SYDNEY: Rebel Wilson said she was glad she’d stood up to “a bully” despite losing her bid Friday to keep most of the record payout awarded to her in her defamation case against an Australian magazine.
The actress had sued Woman’s Day magazine last year over a series of articles in 2015 that she said had painted her as someone who’d lied about her real name, age and childhood in order to make it in Hollywood.
The Supreme Court of Victoria state awarded her an Australian-record payout of $3.4 million (A$4.7 million) after a jury concluded she’d missed out on film roles because of the articles. Wilson had sought $5 million in damages.
But this June the amount was reduced by 90 percent after the magazine’s publishers, Bauer Media, appealed. Victoria’s Court of Appeal said Wilson could not prove economic loss, or that she’d missed out on film contracts as a result of the articles. The court ordered the actress to pay back almost $3 million, and 80 percent of Bauer’s legal costs.

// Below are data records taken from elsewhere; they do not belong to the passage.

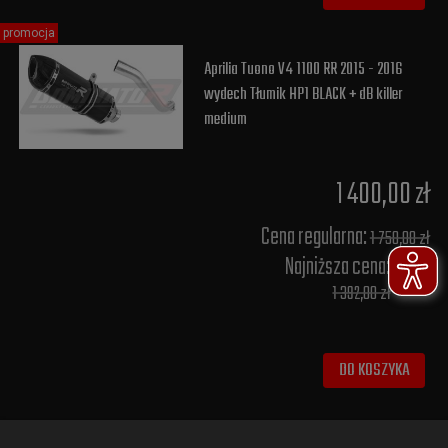
promocja
Aprilia Tuono V4 1100 RR 2015 - 2016
wydech Tłumik HP1 BLACK + dB killer
medium
1 400,00 zł
Cena regularna:
1 750,00 zł
Najniższa cena:
1 392,00 zł
DO KOSZYKA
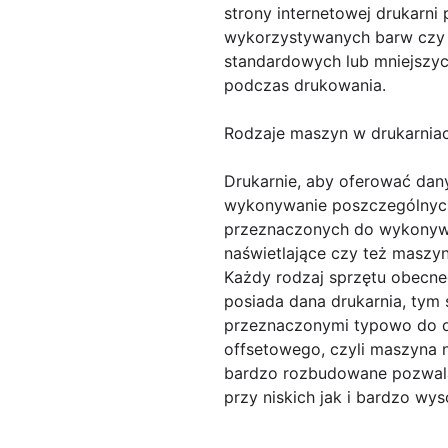
strony internetowej drukarni 
wykorzystywanych barw czy r
standardowych lub mniejszy
podczas drukowania.
Rodzaje maszyn w drukarnia
Drukarnie, aby oferować dan
wykonywanie poszczególnych
przeznaczonych do wykonywan
naświetlające czy też maszy
Każdy rodzaj sprzętu obecne
posiada dana drukarnia, tym
przeznaczonymi typowo do d
offsetowego, czyli maszyna 
bardzo rozbudowane pozwala
przy niskich jak i bardzo wy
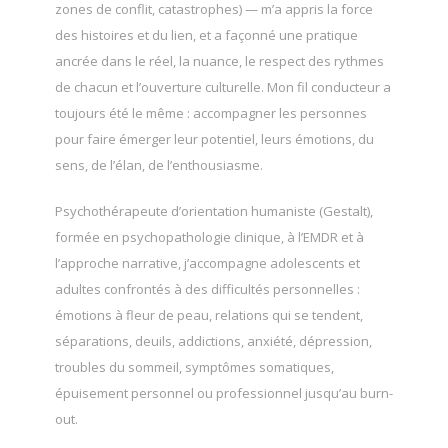
zones de conflit, catastrophes) — m’a appris la force
des histoires et du lien, et a façonné une pratique
ancrée dans le réel, la nuance, le respect des rythmes
de chacun et l’ouverture culturelle. Mon fil conducteur a
toujours été le même : accompagner les personnes
pour faire émerger leur potentiel, leurs émotions, du
sens, de l’élan, de l’enthousiasme.
Psychothérapeute d’orientation humaniste (Gestalt),
formée en psychopathologie clinique, à l’EMDR et à
l’approche narrative, j’accompagne adolescents et
adultes confrontés à des difficultés personnelles :
émotions à fleur de peau, relations qui se tendent,
séparations, deuils, addictions, anxiété, dépression,
troubles du sommeil, symptômes somatiques,
épuisement personnel ou professionnel jusqu’au burn-
out.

Wilson’s lawyers on Friday sought leave to appeal against the reduction in the High Court — Australia’s highest judicial body — but the application was refused.
“In our opinion there are insufficient prospects that an appeal will succeed,” Justice Virginia Bell said at the court in the national capital, Canberra.
The magazine publisher welcomed the decision. “Bauer Media is invested in its Australian business now more than ever,” Bauer chief executive Paul Dykzeul said in a statement. “Our audience trust our content and our writers and they love our iconic brands like Woman’s Day and Australian Women’s Weekly.”
Wilson, who sat in the front row of the public gallery during the brief hearing, said outside the court she was glad the process had been brought to an end.
“This has been a long fight and a long journey in the courts, but the great thing about today is that it brings it to a definitive end,” she told reporters.
“The whole reason for bringing this case is that I wanted to stand up to a bully, which is Bauer Media.”
Wilson said she was proud of herself for “seeing it out right to the bitter end,” and that she was glad the initial jury had “restored my reputation.”
“Today was just about a small point of special damages and for me it was never about the money, it was about standing up to a bully and I’ve done that.”
Wilson is a native Australian best known for her Hollywood roles in the “Pitch Perfect” films and “Bridesmaids.”